**DOCUMENT EXTRACT:**
BEGIN

On Monday, October 11, the Royal Swedish Academy of Sciences will name the recipient of the 2021 Nobel Prize in Economic Sciences. My fingers will be crossed for professor of economics, history, English, and communications Dierdre McCloskey. No living economic historian has done as much to solve humanity’s most important riddle: What caused the Great Enrichment that took hold in Holland and England at the end of the 18th century and now has spread to most of humanity?
McCloskey looks beyond mechanical explanations based on an “industrial revolution,” as though the steam engine itself chugged humanity to new standards of living. She documents that the primary causal factor was ideas – the legitimization of the wealth-creating behaviors of innovators, traders, investors, and marketers. In earlier ages, such people were considered outcasts, rather than celebrated. For centuries, people thought that economic growth was reducible to the accumulation of capital, but McCloskey argues that it was innovation, and not capital, that explains modern prosperity. Once the spirit of “innovism” (her word) afforded dignity to bourgeois pursuits so that people felt liberated to improve their lot in life, the magic of Adam Smith’s invisible hand lifted communities and countries to never-before-seen heights of prosperity.
The Nobel Prize in Economic Sciences typically honors techniques and not the historical analysis of economic activity. Although McCloskey has published dozens of books and over 400 major journal articles, covering subjects ranging from price theory to analysis of risk and statistical technique, she may be unpopular among some economists for her conclusion that ordinary people, and not self-styled experts, are the engines of progress. She embraces what she calls “a humane true liberalism” that focuses on personal liberty and equality for all under the law. Such views are anathema among those professors who imagine that they and their followers in the bureaucracy are entitled to control the levers of the economy, which they conceive as a machine in need of their careful tending. McCloskey believes instead in trusting regular people to work out solutions voluntarily, as happens reliably (though in unpredictable ways) in free societies.

END

**INFORMATION SHOWN:**
BEGIN

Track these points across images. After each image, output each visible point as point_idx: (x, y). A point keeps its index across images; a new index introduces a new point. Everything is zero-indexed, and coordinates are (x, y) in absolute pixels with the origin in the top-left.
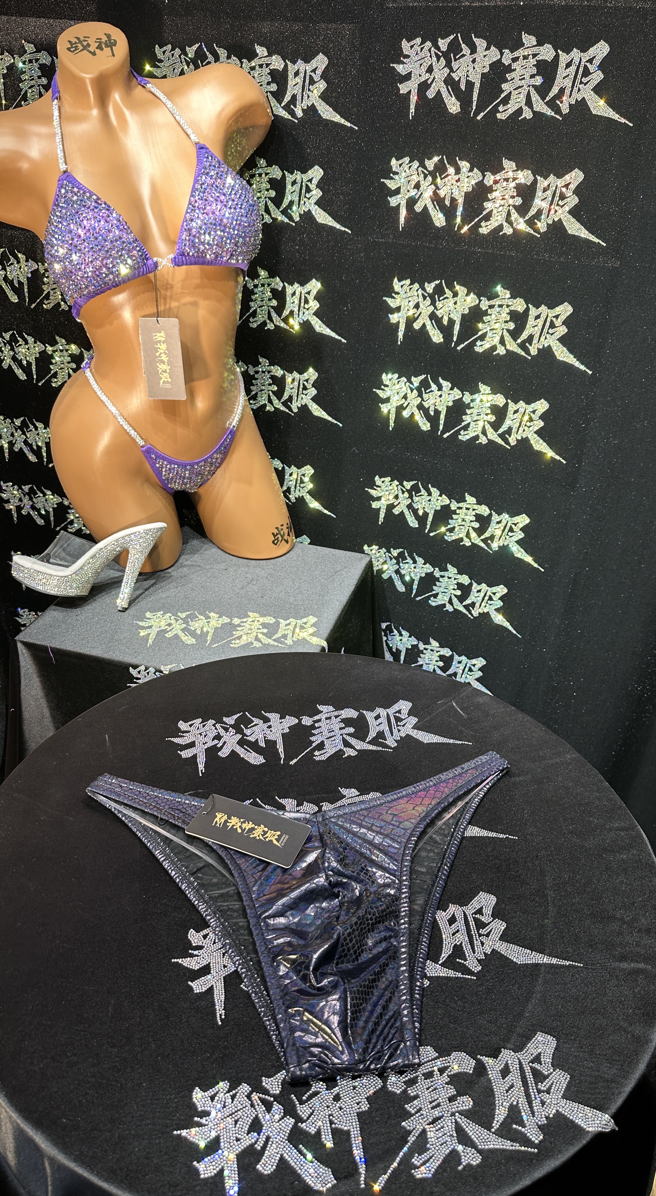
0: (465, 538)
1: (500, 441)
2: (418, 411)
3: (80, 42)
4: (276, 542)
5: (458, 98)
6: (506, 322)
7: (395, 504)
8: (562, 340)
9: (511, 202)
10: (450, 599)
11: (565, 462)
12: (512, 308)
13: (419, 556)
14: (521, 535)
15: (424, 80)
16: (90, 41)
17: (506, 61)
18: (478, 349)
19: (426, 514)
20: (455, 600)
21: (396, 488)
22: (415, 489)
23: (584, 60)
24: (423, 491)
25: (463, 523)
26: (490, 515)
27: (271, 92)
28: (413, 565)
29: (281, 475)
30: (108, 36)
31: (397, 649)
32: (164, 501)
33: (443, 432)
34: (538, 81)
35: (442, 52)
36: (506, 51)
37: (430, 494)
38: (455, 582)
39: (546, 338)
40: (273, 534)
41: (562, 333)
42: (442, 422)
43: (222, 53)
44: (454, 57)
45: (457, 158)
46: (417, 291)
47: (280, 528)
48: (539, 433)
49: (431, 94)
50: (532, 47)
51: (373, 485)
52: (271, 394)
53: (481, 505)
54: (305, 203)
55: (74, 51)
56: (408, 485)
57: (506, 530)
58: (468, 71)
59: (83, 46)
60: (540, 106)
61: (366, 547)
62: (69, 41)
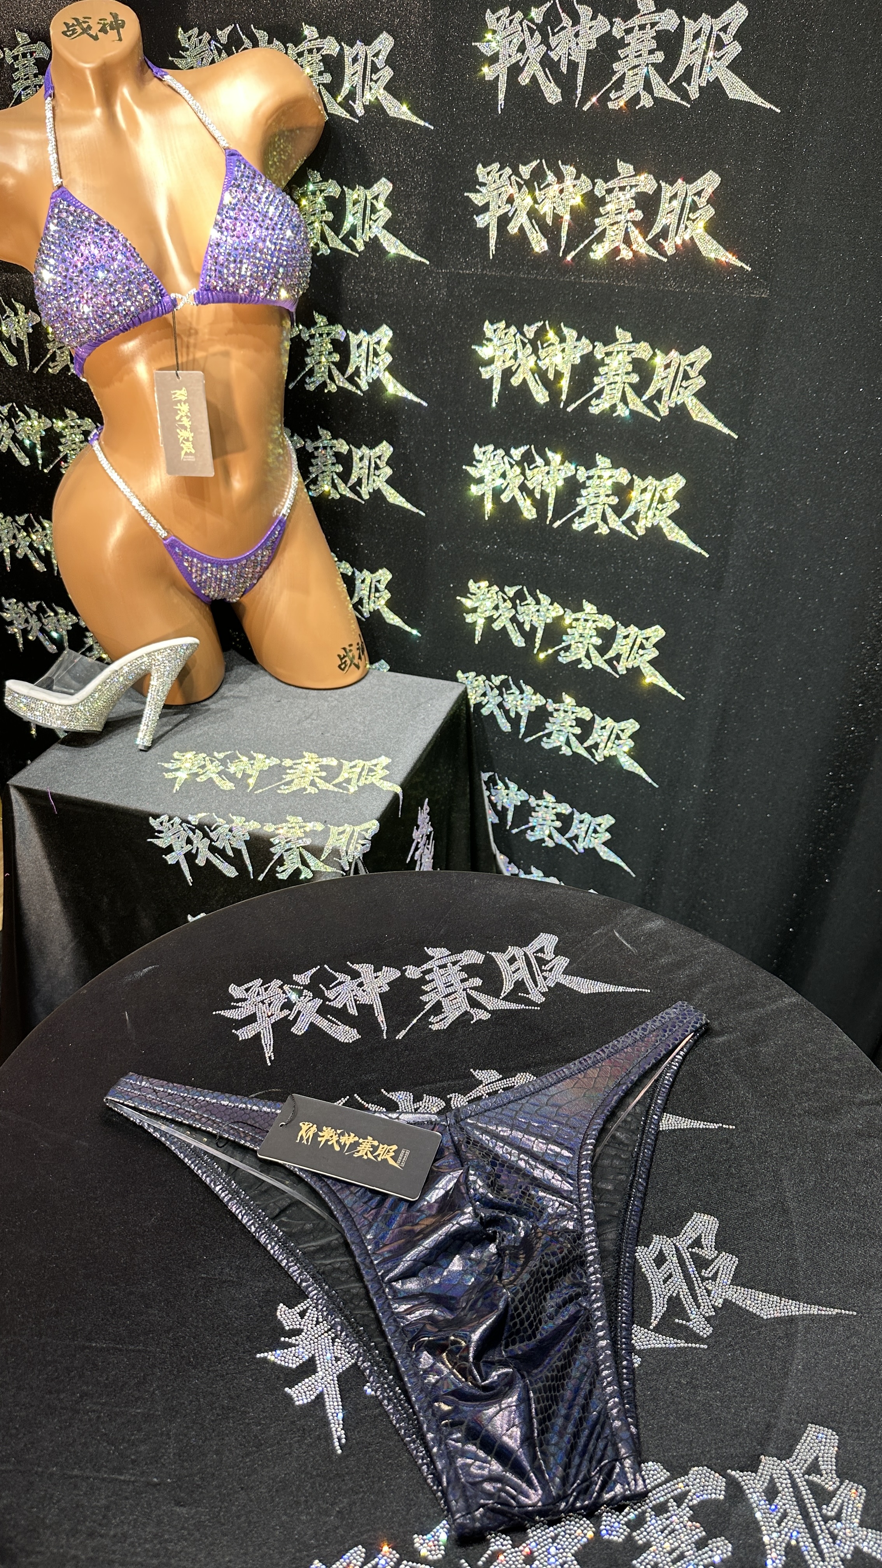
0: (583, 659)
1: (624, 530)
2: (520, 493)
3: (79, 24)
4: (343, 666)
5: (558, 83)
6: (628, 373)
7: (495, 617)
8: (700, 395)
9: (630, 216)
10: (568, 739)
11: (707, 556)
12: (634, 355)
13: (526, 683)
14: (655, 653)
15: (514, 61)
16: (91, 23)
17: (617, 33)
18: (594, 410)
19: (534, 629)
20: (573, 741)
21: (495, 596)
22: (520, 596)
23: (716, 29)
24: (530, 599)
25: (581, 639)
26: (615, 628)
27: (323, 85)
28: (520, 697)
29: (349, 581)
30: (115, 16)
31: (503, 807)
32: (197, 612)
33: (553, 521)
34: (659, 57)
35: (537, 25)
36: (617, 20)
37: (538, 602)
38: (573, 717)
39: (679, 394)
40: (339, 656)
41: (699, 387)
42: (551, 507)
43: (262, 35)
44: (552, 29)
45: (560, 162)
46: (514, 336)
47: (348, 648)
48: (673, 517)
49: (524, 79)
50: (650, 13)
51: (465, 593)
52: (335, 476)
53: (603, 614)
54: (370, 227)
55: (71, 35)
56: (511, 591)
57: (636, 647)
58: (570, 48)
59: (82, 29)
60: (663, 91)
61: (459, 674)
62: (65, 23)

END
BEGIN

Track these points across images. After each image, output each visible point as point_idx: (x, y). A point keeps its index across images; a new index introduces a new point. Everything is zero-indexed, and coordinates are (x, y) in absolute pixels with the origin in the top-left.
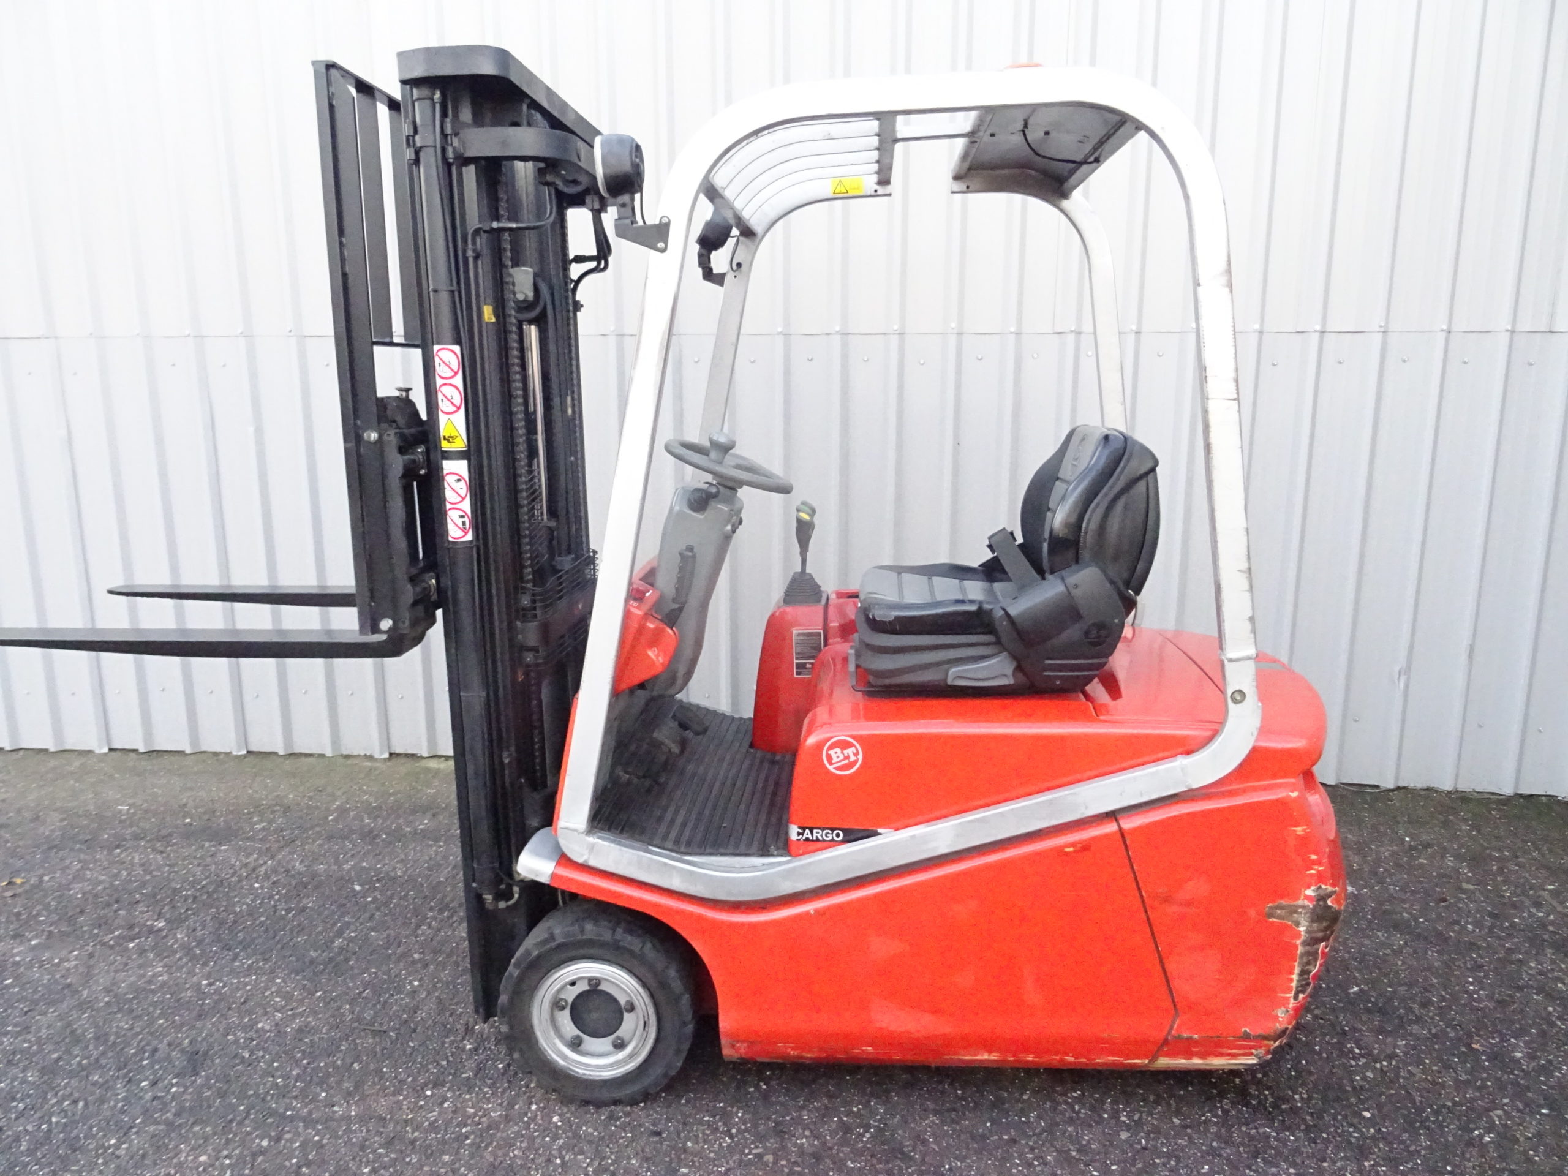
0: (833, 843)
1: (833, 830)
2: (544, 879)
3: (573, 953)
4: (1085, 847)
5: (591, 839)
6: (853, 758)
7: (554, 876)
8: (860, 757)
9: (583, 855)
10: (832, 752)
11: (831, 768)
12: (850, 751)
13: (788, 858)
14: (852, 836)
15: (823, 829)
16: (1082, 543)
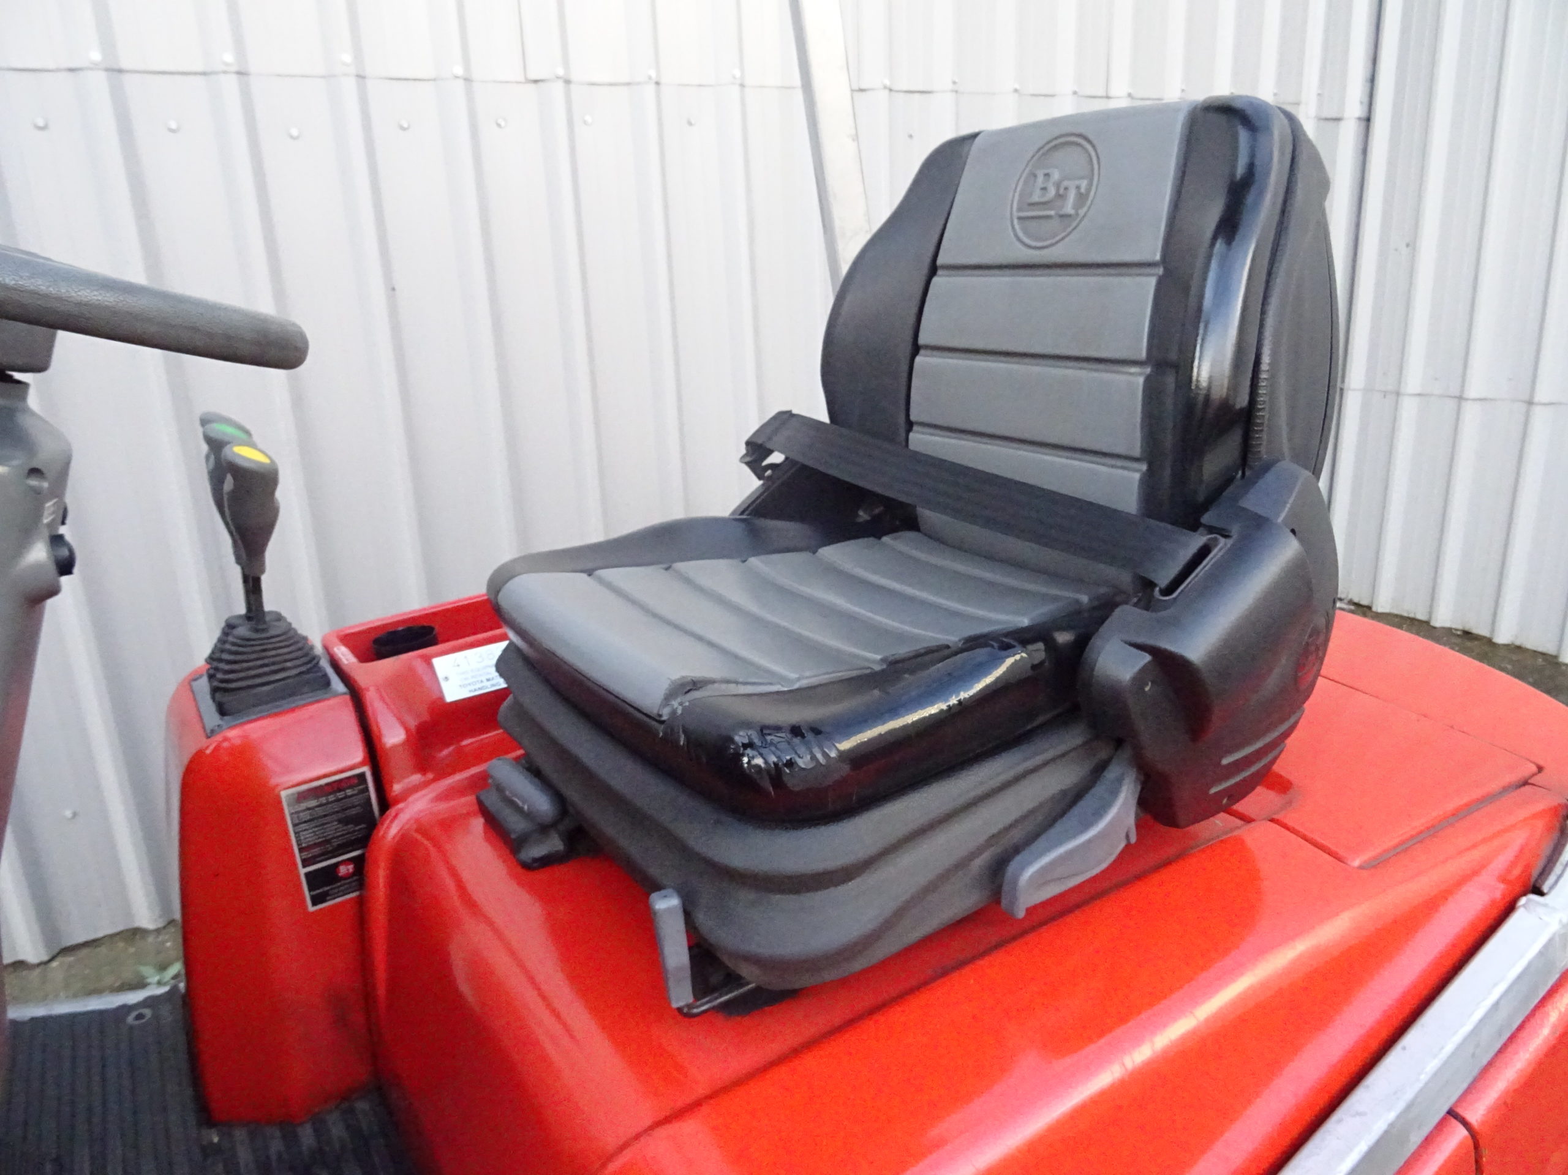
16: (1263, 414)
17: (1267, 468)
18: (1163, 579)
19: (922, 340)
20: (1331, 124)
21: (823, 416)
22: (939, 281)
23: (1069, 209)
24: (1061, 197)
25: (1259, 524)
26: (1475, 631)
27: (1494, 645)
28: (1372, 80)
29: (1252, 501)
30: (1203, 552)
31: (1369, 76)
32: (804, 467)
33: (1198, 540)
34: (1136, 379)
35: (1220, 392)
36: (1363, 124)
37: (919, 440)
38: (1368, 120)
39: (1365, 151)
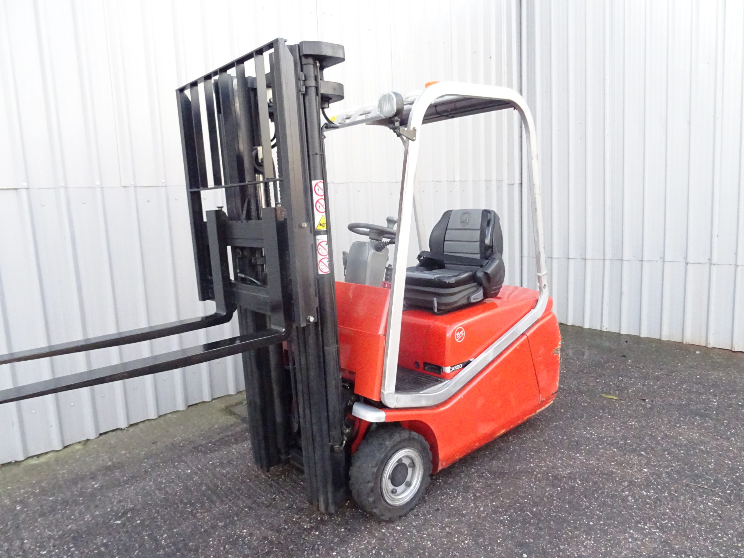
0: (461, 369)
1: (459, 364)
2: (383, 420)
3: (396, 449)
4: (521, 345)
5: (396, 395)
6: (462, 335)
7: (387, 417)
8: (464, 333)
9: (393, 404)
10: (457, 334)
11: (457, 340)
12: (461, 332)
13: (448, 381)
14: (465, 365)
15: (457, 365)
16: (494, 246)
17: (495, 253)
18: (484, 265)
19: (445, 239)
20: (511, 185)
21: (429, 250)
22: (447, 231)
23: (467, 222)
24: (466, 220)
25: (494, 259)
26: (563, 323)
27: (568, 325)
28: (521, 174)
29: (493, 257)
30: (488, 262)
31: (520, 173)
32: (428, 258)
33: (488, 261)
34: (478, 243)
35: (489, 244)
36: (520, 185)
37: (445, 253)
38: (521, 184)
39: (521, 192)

END

**BRIEF 1:** Summarize the piece on the 2021 economics Nobel in two sentences.
**BRIEF 2:** Extend the piece on the 2021 economics Nobel beyond its last sentence.

**RESPONSE AREA 1:** The author hopes McCloskey will receive the 2021 Nobel Prize in Economic Sciences, crediting her with showing that the Great Enrichment was caused mainly by ideas that gave dignity to innovators, traders, investors, and marketers, and by innovation rather than capital accumulation. The author notes that the prize typically honors techniques rather than historical analysis, and that her conclusion that ordinary people, not self-styled experts, are the engines of progress may make her unpopular among some economists.

**RESPONSE AREA 2:**
McCloskey’s writings go against the grain of this cultural moment of lockdowns, of decisions from on high about what business activities are “inessential,” and of executive decisions about where factories may or may not be built. She understands that order is rarely the outcome of commands, but of free cooperation. We ignore that central insight at our peril. We know that standards of living improve to the extent that societies permit innovation – that is, when enterprise is free, and when innovators and entrepreneurs submit their wares to the market test. Her work reminds us that, to create and sustain the institutions of economic freedom, we need to promulgate respect for entrepreneurship and innovation – and for the profits that successful entrepreneurship and innovation bring – while restraining governments from confiscating, overriding, and smothering innovation and enterprise.
In short, prospering societies require the right economic mentalities. Can we measure economic mentalities across countries and cultures? That’s the focus of a new Global Index of Economic Mentality (GIEM) that Hungarian economist Pal Czegledi, Argentine economist Carlos Newland, and I have developed and introduced.
The GIEM uses data from the World Values Survey to measure how ordinary people think about markets and government. Comparable current data are available from 79 countries. Our analysis finds that New Zealand, Czechia, Sweden, the United States, and Bulgaria top the list of countries that value private initiative over government intervention. Because there is a positive correlation between economic mentality and economic institutions, it’s particularly interesting to observe outliers that might prove to be unstable. The populations of Vietnam, Belarus, and Ethiopia appreciate free enterprise in a way that is at odds with the laws under which they live. On the other hand, Chile stands out as a country that has had a rather high degree of economic freedom enshrined in its laws, but in which public sentiment does not match the institutions. Policies that succeeded in reducing the percent of Chileans living in poverty from 38.6% in 1990 to 8.6% in 2017 are largely viewed as illegitimate and unfair within the country.
Another worrisome finding: when you compare the economic mentality of people 40 years and older with that of those under 40, the United States had the largest negative gap. America’s older generations remain generally pleased with free enterprise, but they have failed to foster a similar appreciation among young adults.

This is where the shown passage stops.